## [Entries provided]
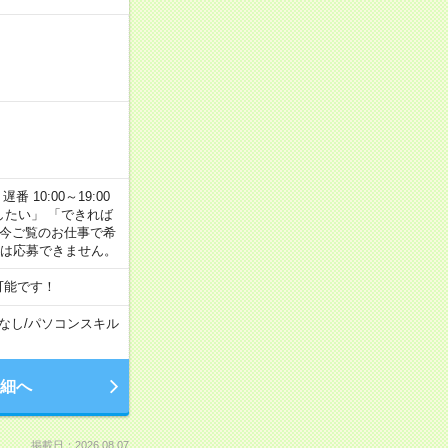
番 10:00～19:00
がしたい」 「できれば
 今ご覧のお仕事で希
合は応募できません。
可能です！
なし
/
パソコンスキル
細へ
掲載日：2026.08.07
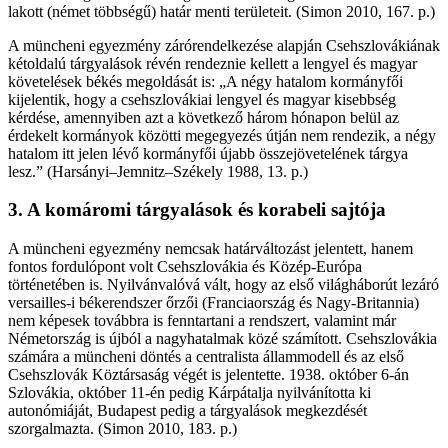
lakott (német többségű) határ menti területeit. (Simon 2010, 167. p.)
A müncheni egyezmény zárórendelkezése alapján Csehszlovákiának
kétoldalú tárgyalások révén rendeznie kellett a lengyel és magyar
követelések békés megoldását is: „A négy hatalom kormányfői
kijelentik, hogy a csehszlovákiai lengyel és magyar kisebbség
kérdése, amennyiben azt a következő három hónapon belül az
érdekelt kormányok közötti megegyezés útján nem rendezik, a négy
hatalom itt jelen lévő kormányfői újabb összejövetelének tárgya
lesz.” (Harsányi–Jemnitz–Székely 1988, 13. p.)
3. A komáromi tárgyalások és korabeli sajtója
A müncheni egyezmény nemcsak határváltozást jelentett, hanem
fontos fordulópont volt Csehszlovákia és Közép-Európa
történetében is. Nyilvánvalóvá vált, hogy az első világháborút lezáró
versailles-i békerendszer őrzői (Franciaország és Nagy-Britannia)
nem képesek továbbra is fenntartani a rendszert, valamint már
Németország is újból a nagyhatalmak közé számított. Csehszlovákia
számára a müncheni döntés a centralista állammodell és az első
Csehszlovák Köztársaság végét is jelentette. 1938. október 6-án
Szlovákia, október 11-én pedig Kárpátalja nyilvánította ki
autonómiáját, Budapest pedig a tárgyalások megkezdését
szorgalmazta. (Simon 2010, 183. p.)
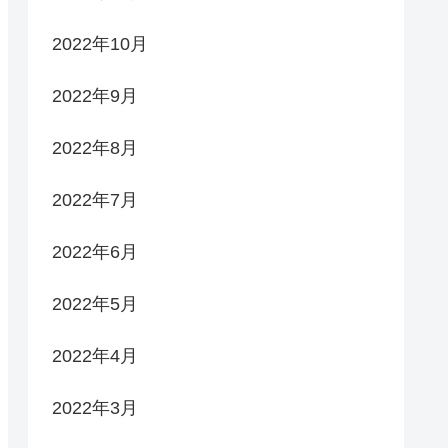
2022年10月
2022年9月
2022年8月
2022年7月
2022年6月
2022年5月
2022年4月
2022年3月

## [Assignment]
The word "lengyel" may appear in several lines of the data; count those lines and give only the number.

## [Output]
2